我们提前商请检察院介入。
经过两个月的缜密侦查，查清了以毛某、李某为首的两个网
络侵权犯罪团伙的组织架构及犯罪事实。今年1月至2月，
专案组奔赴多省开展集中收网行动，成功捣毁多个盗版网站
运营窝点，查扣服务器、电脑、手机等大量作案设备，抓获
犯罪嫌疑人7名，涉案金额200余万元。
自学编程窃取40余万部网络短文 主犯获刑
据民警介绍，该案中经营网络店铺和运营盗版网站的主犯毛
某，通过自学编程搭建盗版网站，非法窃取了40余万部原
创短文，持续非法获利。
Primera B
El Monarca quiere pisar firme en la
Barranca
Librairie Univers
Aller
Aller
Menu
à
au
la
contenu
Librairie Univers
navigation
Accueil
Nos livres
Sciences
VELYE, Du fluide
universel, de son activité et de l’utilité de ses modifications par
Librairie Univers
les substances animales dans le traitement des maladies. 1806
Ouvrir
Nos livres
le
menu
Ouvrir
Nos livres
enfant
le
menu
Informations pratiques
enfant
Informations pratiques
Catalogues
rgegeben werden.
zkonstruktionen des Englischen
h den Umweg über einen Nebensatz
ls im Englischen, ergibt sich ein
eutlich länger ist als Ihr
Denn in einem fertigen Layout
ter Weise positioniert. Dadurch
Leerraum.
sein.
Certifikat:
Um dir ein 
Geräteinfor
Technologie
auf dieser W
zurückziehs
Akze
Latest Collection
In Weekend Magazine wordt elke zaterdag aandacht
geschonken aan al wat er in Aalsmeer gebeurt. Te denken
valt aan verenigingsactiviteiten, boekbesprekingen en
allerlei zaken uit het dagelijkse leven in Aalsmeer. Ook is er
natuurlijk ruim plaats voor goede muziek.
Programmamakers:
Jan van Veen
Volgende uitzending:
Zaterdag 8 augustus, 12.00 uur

= What is needed =
Reproduce the text of every item above verbatim, keeping each line as it appears.

= The completed task =
我们提前商请检察院介入。
经过两个月的缜密侦查，查清了以毛某、李某为首的两个网
络侵权犯罪团伙的组织架构及犯罪事实。今年1月至2月，
专案组奔赴多省开展集中收网行动，成功捣毁多个盗版网站
运营窝点，查扣服务器、电脑、手机等大量作案设备，抓获
犯罪嫌疑人7名，涉案金额200余万元。
自学编程窃取40余万部网络短文 主犯获刑
据民警介绍，该案中经营网络店铺和运营盗版网站的主犯毛
某，通过自学编程搭建盗版网站，非法窃取了40余万部原
创短文，持续非法获利。
Primera B
El Monarca quiere pisar firme en la
Barranca
Librairie Univers
Aller
Aller
Menu
à
au
la
contenu
Librairie Univers
navigation
Accueil
Nos livres
Sciences
VELYE, Du fluide
universel, de son activité et de l’utilité de ses modifications par
Librairie Univers
les substances animales dans le traitement des maladies. 1806
Ouvrir
Nos livres
le
menu
Ouvrir
Nos livres
enfant
le
menu
Informations pratiques
enfant
Informations pratiques
Catalogues
rgegeben werden.
zkonstruktionen des Englischen
h den Umweg über einen Nebensatz
ls im Englischen, ergibt sich ein
eutlich länger ist als Ihr
Denn in einem fertigen Layout
ter Weise positioniert. Dadurch
Leerraum.
sein.
Certifikat:
Um dir ein 
Geräteinfor
Technologie
auf dieser W
zurückziehs
Akze
Latest Collection
In Weekend Magazine wordt elke zaterdag aandacht
geschonken aan al wat er in Aalsmeer gebeurt. Te denken
valt aan verenigingsactiviteiten, boekbesprekingen en
allerlei zaken uit het dagelijkse leven in Aalsmeer. Ook is er
natuurlijk ruim plaats voor goede muziek.
Programmamakers:
Jan van Veen
Volgende uitzending:
Zaterdag 8 augustus, 12.00 uur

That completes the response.